Black Curators' Roundtable featuring Gia Hamilton, Eileen Isagon Skyers, and Gee Wesley, moderated by Anaïs Duplan.
Organized by the Center for Afrofuturist Studies at Public Space One and The Stanley Museum of Art with support from the Obermann Center for Advanced Studies at the University of Iowa.
Meeting Room A at the Iowa City Public Library
This event marks the end of the exhibition Anonymous Donor, guest-curated by Anaïs Duplan and shown at the Figge Art Museum as a part of the Stanley Museum of Art collections-sharing program, Legacies for Iowa, sponsored by the Matthew Bucksbaum Family. Join Duplan and curators Gia Hamilton, Eileen Isagon Skyers, and Gee Wesley in a moderated conversation about their practice working in multiple exhibit, artistic, and community contexts.

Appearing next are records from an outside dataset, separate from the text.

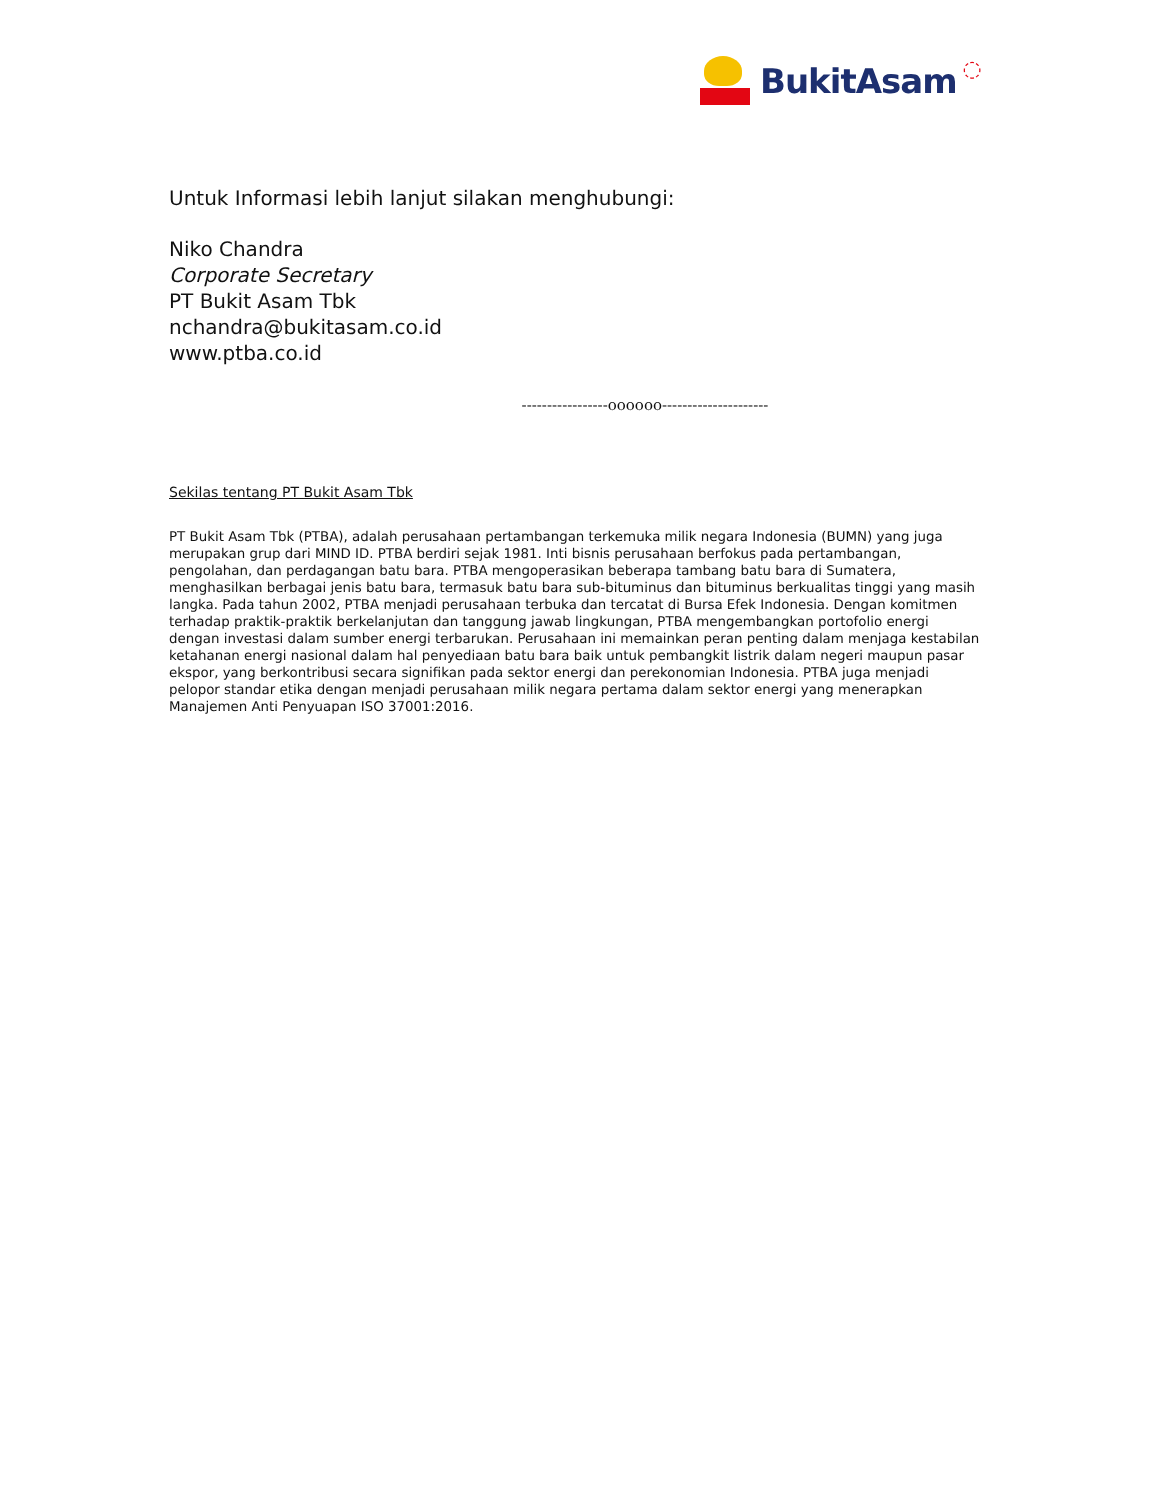BukitAsam ◌
Untuk Informasi lebih lanjut silakan menghubungi:
Niko Chandra
Corporate Secretary
PT Bukit Asam Tbk
nchandra@bukitasam.co.id
www.ptba.co.id
-----------------oooooo---------------------
Sekilas tentang PT Bukit Asam Tbk
PT Bukit Asam Tbk (PTBA), adalah perusahaan pertambangan terkemuka milik negara Indonesia (BUMN) yang juga merupakan grup dari MIND ID. PTBA berdiri sejak 1981. Inti bisnis perusahaan berfokus pada pertambangan, pengolahan, dan perdagangan batu bara. PTBA mengoperasikan beberapa tambang batu bara di Sumatera, menghasilkan berbagai jenis batu bara, termasuk batu bara sub-bituminus dan bituminus berkualitas tinggi yang masih langka. Pada tahun 2002, PTBA menjadi perusahaan terbuka dan tercatat di Bursa Efek Indonesia. Dengan komitmen terhadap praktik-praktik berkelanjutan dan tanggung jawab lingkungan, PTBA mengembangkan portofolio energi dengan investasi dalam sumber energi terbarukan. Perusahaan ini memainkan peran penting dalam menjaga kestabilan ketahanan energi nasional dalam hal penyediaan batu bara baik untuk pembangkit listrik dalam negeri maupun pasar ekspor, yang berkontribusi secara signifikan pada sektor energi dan perekonomian Indonesia. PTBA juga menjadi pelopor standar etika dengan menjadi perusahaan milik negara pertama dalam sektor energi yang menerapkan Manajemen Anti Penyuapan ISO 37001:2016.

Anaïs Duplan is a NY-based trans* poet, curator, and artist, currently working as Program Manager at Recess. He was a 2017–2019 join Public Programs Fellow at the Museum of Modern Art and the Studio Museum in Harlem. He is the author of a forthcoming book of essays, Blackspace: On the Poetics of an Afrofuture (2020). He is the founding curator for the Center for Afrofuturist Studies, an artist residency program for artists of color, based in Iowa City.
Eileen Isagon Skyers is an artist, writer and curator. She co-founded a migratory gallery concept called HOUSING and has worked with The Whitney Museum, David Zwirner, Rhizome, and the New Museum. Her moving image work has been exhibited nationally and internationally and her first book, Vanishing Acts, was published by LINK Editions in 2015. Skyers holds an MA in Critical Studies from Pacific Northwest College of Art.
Gee Wesley is a curator born in Monrovia, Liberia, and based in New York. Wesley has held positions as Program Director at Recess; Curatorial Fellow at SculptureCenter; Curatorial Fellow at ICA, Philadelphia; and faculty in the Curatorial Practice program at MICA. Wesley is an M.A. candidate at CCS, Bard.
Gia M. Hamilton is a Treme-based curator, speaker and scholar whose projects center around land, labor and cultural production. Her recent projects include co-curating the Atlanta Biennial in 2016; developing The Urban, a space at Art Basel with Welcome to the Afrofuture; leading development of the Joan Mitchell Center artist residency program from 2011–2018 and serving as Executive Director and Chief Curator at the New Orleans African American Museum in 2019.